==== Records for this exercise

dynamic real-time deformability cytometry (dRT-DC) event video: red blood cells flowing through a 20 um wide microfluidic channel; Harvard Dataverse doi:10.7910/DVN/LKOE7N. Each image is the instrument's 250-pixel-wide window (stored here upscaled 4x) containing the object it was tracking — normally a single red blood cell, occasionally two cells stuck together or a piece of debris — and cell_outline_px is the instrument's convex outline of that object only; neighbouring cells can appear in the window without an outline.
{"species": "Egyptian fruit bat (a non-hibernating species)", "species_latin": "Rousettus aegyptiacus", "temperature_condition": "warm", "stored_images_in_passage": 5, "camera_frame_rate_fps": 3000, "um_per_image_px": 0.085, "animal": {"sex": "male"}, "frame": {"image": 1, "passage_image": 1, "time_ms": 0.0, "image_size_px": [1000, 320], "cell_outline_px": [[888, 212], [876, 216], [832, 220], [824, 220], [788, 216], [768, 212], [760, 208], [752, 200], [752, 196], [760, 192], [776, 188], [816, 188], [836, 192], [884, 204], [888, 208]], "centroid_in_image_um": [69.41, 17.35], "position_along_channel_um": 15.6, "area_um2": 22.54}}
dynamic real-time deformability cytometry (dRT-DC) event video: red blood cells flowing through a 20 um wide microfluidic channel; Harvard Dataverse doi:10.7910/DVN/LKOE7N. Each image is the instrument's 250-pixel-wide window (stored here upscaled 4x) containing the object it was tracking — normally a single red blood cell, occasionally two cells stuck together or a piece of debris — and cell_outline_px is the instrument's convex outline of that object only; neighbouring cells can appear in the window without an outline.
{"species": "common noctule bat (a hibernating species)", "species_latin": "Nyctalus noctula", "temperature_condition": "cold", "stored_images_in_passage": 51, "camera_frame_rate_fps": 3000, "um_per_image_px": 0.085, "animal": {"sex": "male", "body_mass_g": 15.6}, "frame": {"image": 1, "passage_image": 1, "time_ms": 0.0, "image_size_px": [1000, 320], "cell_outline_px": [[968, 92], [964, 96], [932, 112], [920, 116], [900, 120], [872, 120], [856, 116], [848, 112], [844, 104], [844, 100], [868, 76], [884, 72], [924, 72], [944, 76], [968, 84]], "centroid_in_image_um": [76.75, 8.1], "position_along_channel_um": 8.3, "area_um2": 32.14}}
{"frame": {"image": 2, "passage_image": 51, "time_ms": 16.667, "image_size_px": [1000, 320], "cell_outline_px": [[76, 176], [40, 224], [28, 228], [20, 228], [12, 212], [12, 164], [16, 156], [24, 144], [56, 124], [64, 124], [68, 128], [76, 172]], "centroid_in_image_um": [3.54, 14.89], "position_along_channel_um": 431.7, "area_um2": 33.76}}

========

#### What to work on
Retype every entry word for word.

#### Solution to this exercise
dynamic real-time deformability cytometry (dRT-DC) event video: red blood cells flowing through a 20 um wide microfluidic channel; Harvard Dataverse doi:10.7910/DVN/LKOE7N. Each image is the instrument's 250-pixel-wide window (stored here upscaled 4x) containing the object it was tracking — normally a single red blood cell, occasionally two cells stuck together or a piece of debris — and cell_outline_px is the instrument's convex outline of that object only; neighbouring cells can appear in the window without an outline.
{"species": "Egyptian fruit bat (a non-hibernating species)", "species_latin": "Rousettus aegyptiacus", "temperature_condition": "warm", "stored_images_in_passage": 5, "camera_frame_rate_fps": 3000, "um_per_image_px": 0.085, "animal": {"sex": "male"}, "frame": {"image": 1, "passage_image": 1, "time_ms": 0.0, "image_size_px": [1000, 320], "cell_outline_px": [[888, 212], [876, 216], [832, 220], [824, 220], [788, 216], [768, 212], [760, 208], [752, 200], [752, 196], [760, 192], [776, 188], [816, 188], [836, 192], [884, 204], [888, 208]], "centroid_in_image_um": [69.41, 17.35], "position_along_channel_um": 15.6, "area_um2": 22.54}}
dynamic real-time deformability cytometry (dRT-DC) event video: red blood cells flowing through a 20 um wide microfluidic channel; Harvard Dataverse doi:10.7910/DVN/LKOE7N. Each image is the instrument's 250-pixel-wide window (stored here upscaled 4x) containing the object it was tracking — normally a single red blood cell, occasionally two cells stuck together or a piece of debris — and cell_outline_px is the instrument's convex outline of that object only; neighbouring cells can appear in the window without an outline.
{"species": "common noctule bat (a hibernating species)", "species_latin": "Nyctalus noctula", "temperature_condition": "cold", "stored_images_in_passage": 51, "camera_frame_rate_fps": 3000, "um_per_image_px": 0.085, "animal": {"sex": "male", "body_mass_g": 15.6}, "frame": {"image": 1, "passage_image": 1, "time_ms": 0.0, "image_size_px": [1000, 320], "cell_outline_px": [[968, 92], [964, 96], [932, 112], [920, 116], [900, 120], [872, 120], [856, 116], [848, 112], [844, 104], [844, 100], [868, 76], [884, 72], [924, 72], [944, 76], [968, 84]], "centroid_in_image_um": [76.75, 8.1], "position_along_channel_um": 8.3, "area_um2": 32.14}}
{"frame": {"image": 2, "passage_image": 51, "time_ms": 16.667, "image_size_px": [1000, 320], "cell_outline_px": [[76, 176], [40, 224], [28, 228], [20, 228], [12, 212], [12, 164], [16, 156], [24, 144], [56, 124], [64, 124], [68, 128], [76, 172]], "centroid_in_image_um": [3.54, 14.89], "position_along_channel_um": 431.7, "area_um2": 33.76}}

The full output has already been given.